→ やること A: このライブレポートで、マリースメックが最初に演奏した曲は何ですか。
→ やること B: ライブレポートから、「マイクをスタンドから外し、前」という言葉のあるところで始めて、「ではたくさんの拳が上がった。」のあとで止め、その間をそのまま引用してください。
→ やること C: ライブのレポートを、最後の文のあとから書き継いでください。

ステージ中央に集まり、4人でグータッチ。気合いを入れた金子(Vo/Gt)は、元気に観客に呼びかける。始まりから飛ばしていくと思いきや、ミドルテンポの『軌跡』を歌い出す。心温まる曲調で、じわじわと観客の気持ちを上げていく。優しい歌をしっかりと受け止め、観客はピースを掲げる。曲が終わり、金子が「スペースダイバー!!」と叫ぶとスピードが一気に上がり、雰囲気が一変する。煌びやかな音のギターリフが響いた。

マイクをスタンドから外し、前に出て金子が歌い始めた。フロアを見回し、自身の熱さを伝染させる。そのまま演奏は『Teardrop』に移る。手拍子をしたくなるようなリズミカルさが目立つこの曲は、再びライブの雰囲気を変えた。金子は「夢を信じていれば叶うよって歌!!心を込めて歌います!」と叫び、聴く人への応援ソングを届ける。それに応えるようにフロアではたくさんの拳が上がった。

「Daisy Barに足を運んだみんなに与えられた今夜が、一番輝いていたらいいなと思います」そうやって聞く人への想いがどんどんと溢れ出す。次に歌ったのは『片足の少年』。3人のコーラスが綺麗に響く。ゆっくりと大音量のギターの音が響きだした最後の曲は『Y』。強く響くギターと対照的な優しい歌声が広がる。オレンジ色の照明も相まって、非常に心温まるバラードだった。よく観客のことを見て歌っている。人の良さが滲み出るような優しさ、熱さが伝わってくる。そんな、聴く人への思いやりを感じる素敵なバンドだった。

マリースメック

SEはベランダの『最後のうた』。ゆったり落ち着いた雰囲気の中、「よろしくお願いします」と小さく呟いた後に、大声で歌い出したワンフレーズがフロア中に響き渡る。そのインパクトで、マリースメックは自分たちの世界観に観客をグッと引き込む。最初の1曲は『plot』。「クラクションが鳴った」という歌詞の通り、クラクションのように高らかな矢﨑(Vo/Gt)の高音が綺麗に広がる。どこか懐かしさを感じるような優しい曲から一変、次の曲は『隣の蝶々』。強弱で盛り上がりを作り出すドラム、音源にはないラップ、突き刺さるような鋭い音のギターリフ、うねるようなベースの音など、聞く人が驚く多彩なギミックが詰め込まれた1曲になっていた。

→ 渡されたデータ:
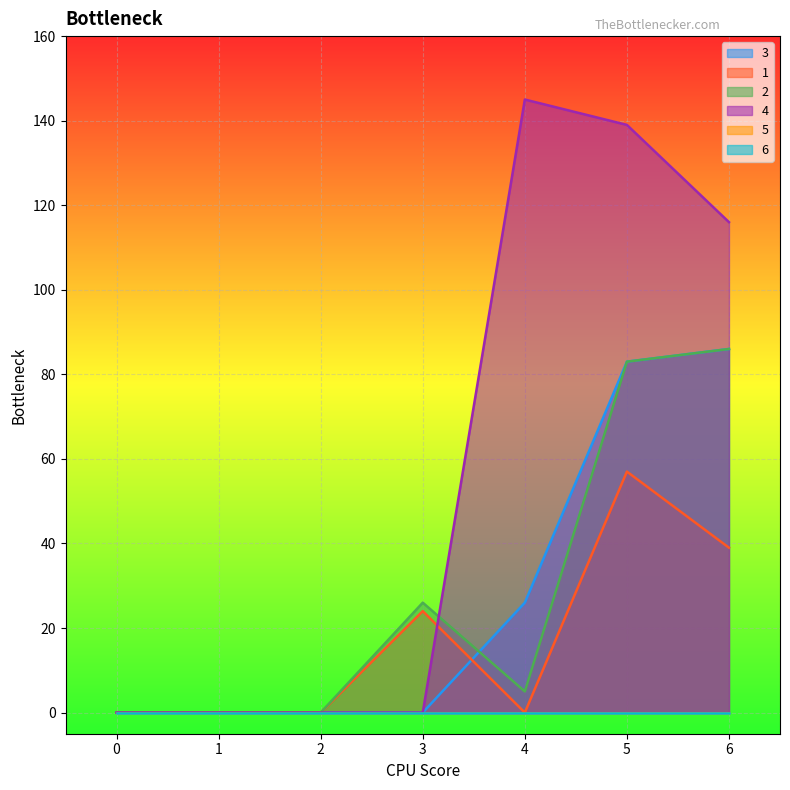

Which series has the widest spread of values?

4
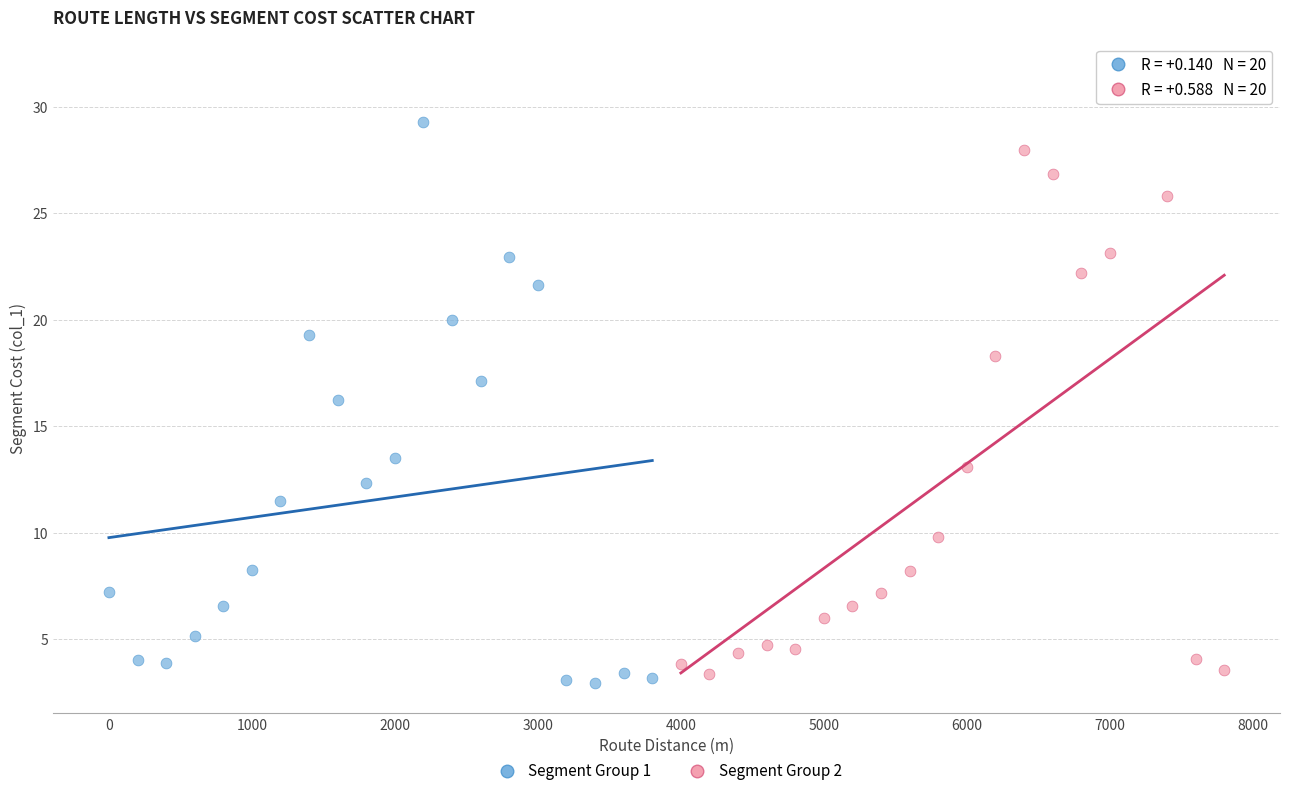

Which series has the widest spread of Y values?

Segment Group 2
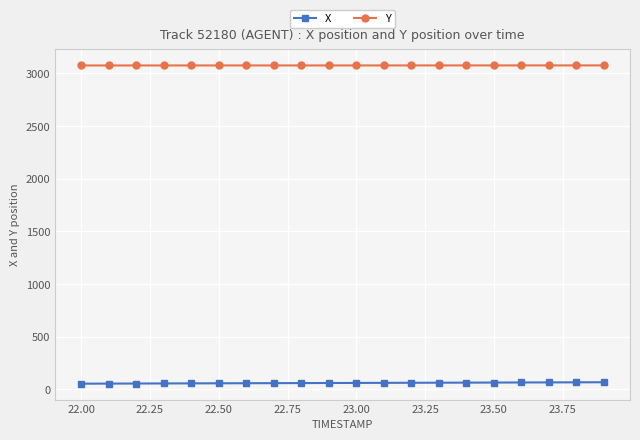

What is the maximum value shown in the chart?

3075.8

→ 答え A: 『plot』です。

→ 答え B:
マイクをスタンドから外し、前に出て金子が歌い始めた。フロアを見回し、自身の熱さを伝染させる。そのまま演奏は『Teardrop』に移る。手拍子をしたくなるようなリズミカルさが目立つこの曲は、再びライブの雰囲気を変えた。金子は「夢を信じていれば叶うよって歌!!心を込めて歌います!」と叫び、聴く人への応援ソングを届ける。それに応えるようにフロアではたくさんの拳が上がった。

→ 答え C:
「次は踊れる曲を」と言って始まったのは『THINK!THINK!THINK!』。一定のリズムを刻むベースとドラムの上に、ディレイを盛り込んだ不思議なギターの音が乗る。誰がどういうことをやっているのか観客にはよくわからない。ある意味カオスな演奏がタイトルの通り、考えて考えて考えて、ごちゃつく頭の中を表現しているようだった。続く『under』は歪むベースの音から。クワエ(Ba)は首を振って勢いよくベースを鳴らし、オオエ(Dr)は荒々しく叩く。真ん中に集まって3人でかき鳴らした。最後の1曲は『むかしむかし』。丁寧に響く轟音の中に優しさ、懐かしさを感じる。聴く人がそれぞれ自分の持つ思い出に浸ることのできるような美しい曲だった。

MCで矢﨑はバンドとして、聴いてくれる人の”光”になりたい気持ちがある一方で”闇”になりたい気持ちもあると言った。この日のセットリストもまさに、曲に感情移入して明るい気持ちと暗い気持ちが行き来するようなライブだった。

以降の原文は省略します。